Design of intermediate layers for solution-processed tandem organic solar cells: Guidelines from a case study on TiOx and ZnO

In this work, we design and compare two intermediate layers (IMLs) for solution-processed tandem organic solar cells. The IMLs are made of PEDOT as the hole transport layer (HTL) coupled with either TiO x or ZnO nanoparticles as the electron transport layer (ETL). The IMLs are characterized with regard to the requirements usually found in the literature: process robustness, work function compatibilities, good optical transparency, good electrical conductivity, and finally, the effective presence of an ohmic contact between the ETL and the HTL. Specifically designed single and tandem cells are then made to compare the performances of the two IMLs. We show that the ohmic contact is the most important criterion, which has to be carefully probed in order to design a functional IML. We offer recommendations on how to properly investigate this property.

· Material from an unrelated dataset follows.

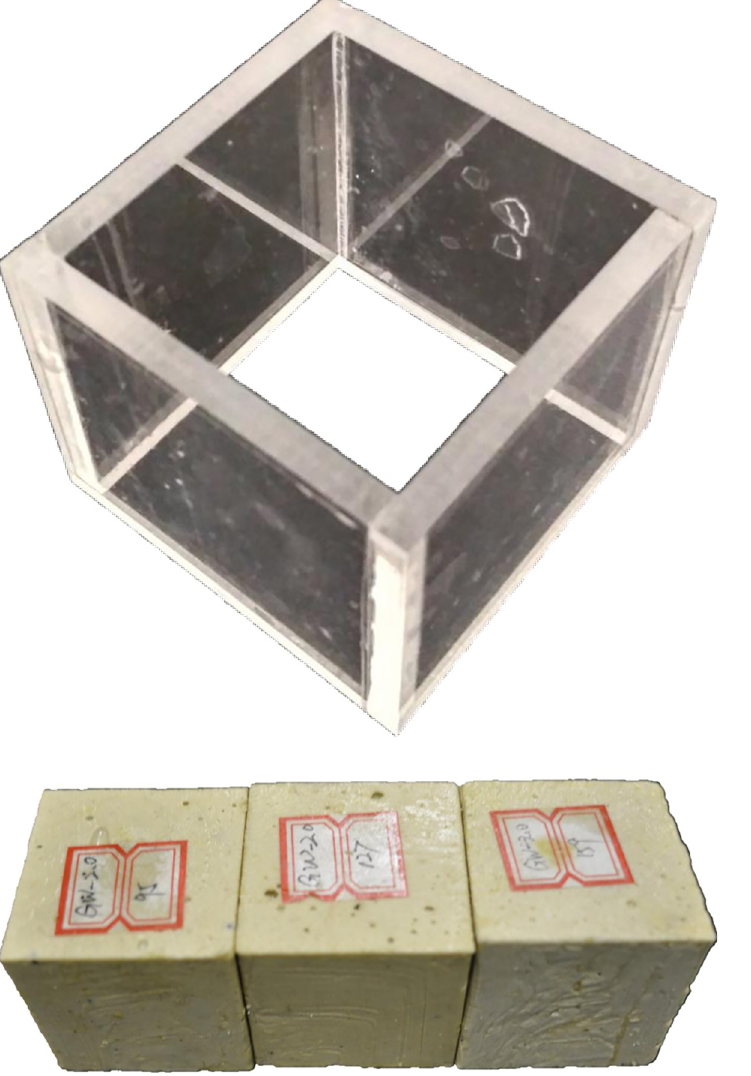
Fig 5. Compressive and shear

We also show that the nature of the ETL/HTL contact cannot be predicted from the results of the materials characterization, particularly not from the work functions and neither from the conductivities. Finally, XPS and work function experiments suggest that the nature of the contact depends on phenomena arising at the interface between the HTL and the ETL. Specifically, a chemical interaction is observed between ZnO and PEDOT within the IML. We conclude that a ZnO-based IML is a better choice than a TiO x -based IML.